Teams now need to answer the question: Why is it changing? This involves drawing the underlying system by linking variables according to their cause-and-effect relationships. Different tools are available to do this. Here, we will use a simple “connection circle”:
- List the most important variables in the story (10 to 15 variables).
- Write the variables around a large circle.
- Find a variable that directly causes another variable to increase (e.g., +consumption of single-use plastics -> +plastic waste) or decrease (e.g., +recycling -> -plastic waste).
- Draw an arrow from the cause to the effect.
- Add polarities to each arrowhead to describe the relationship: use a “+” if an increase in the first variable is accompanied by an increase in the second; use a “-” if an increase is accompanied by a decrease.
- Repeat steps 3, 4 and 5 until you can tell the story by moving from one variable to another along the arrows.
Once all arrows are drawn, students should check for feedback loops. A feedback loop occurs when a variable is both a cause and an effect in the same causal loop.
If the problem statement describes accelerated growth or decline, there should be a reinforcing feedback loop in their connection circle (e.g., + use of plastic packaging > + consumer convenience > + demand for plastic packaging > + use of plastic packaging).
If the problem is one of slowing growth or decline, balancing feedback may be at work (e.g., + use of plastic packaging -> + plastic waste -> + plastic recycling -> – plastic waste).
Tip: A causal loop has a reinforcing action when there is an even number of (or zero) “-” polarities.
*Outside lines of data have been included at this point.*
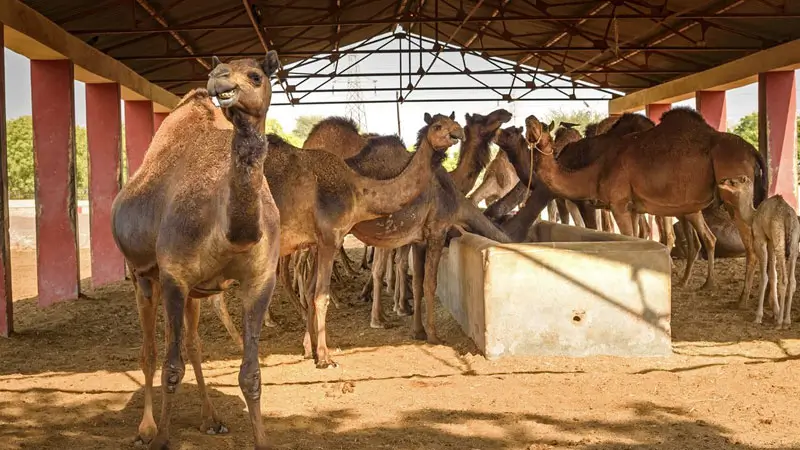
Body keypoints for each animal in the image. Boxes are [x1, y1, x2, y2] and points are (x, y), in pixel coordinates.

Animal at [111, 54, 281, 449]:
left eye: (256, 75)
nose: (219, 78)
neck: (229, 232)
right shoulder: (174, 273)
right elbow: (171, 368)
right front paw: (161, 439)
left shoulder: (261, 279)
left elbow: (250, 373)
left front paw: (261, 439)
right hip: (143, 275)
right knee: (150, 351)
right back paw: (146, 427)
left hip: (195, 293)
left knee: (193, 344)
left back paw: (211, 419)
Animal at [303, 116, 512, 341]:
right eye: (482, 119)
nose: (506, 115)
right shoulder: (437, 230)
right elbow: (428, 283)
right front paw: (432, 334)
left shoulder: (418, 239)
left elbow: (417, 281)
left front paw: (416, 328)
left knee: (310, 285)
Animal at [525, 107, 767, 297]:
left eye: (545, 131)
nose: (530, 118)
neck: (596, 169)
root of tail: (752, 150)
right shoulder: (633, 207)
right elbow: (637, 237)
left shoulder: (619, 204)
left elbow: (629, 237)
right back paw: (705, 284)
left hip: (734, 195)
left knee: (748, 241)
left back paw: (743, 297)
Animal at [719, 176, 799, 328]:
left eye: (733, 182)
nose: (721, 182)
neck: (753, 215)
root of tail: (788, 217)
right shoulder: (770, 241)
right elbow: (773, 275)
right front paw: (775, 313)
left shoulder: (760, 239)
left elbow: (764, 277)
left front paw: (759, 316)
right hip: (793, 244)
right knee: (792, 280)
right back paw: (787, 320)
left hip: (780, 241)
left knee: (784, 279)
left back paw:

A causal loop has a balancing action when there is an odd number of “-” polarities.
It’s a good idea to name a loop to remember its role in the system (e.g., a plastics addiction loop).
Teams can also identify delays and levels in the system. A delay is an interruption between an action and its consequences. They can be indicated by two horizontal bars across an arrow. A level is a variable that accumulates over time (e.g., the volume of plastics in landfill). It can be labelled with a small box.
The finished model should be able to explain the behaviour as described in the problem statement (step 2). At this stage, it’s a good idea for teams to validate and correct their model with domain experts.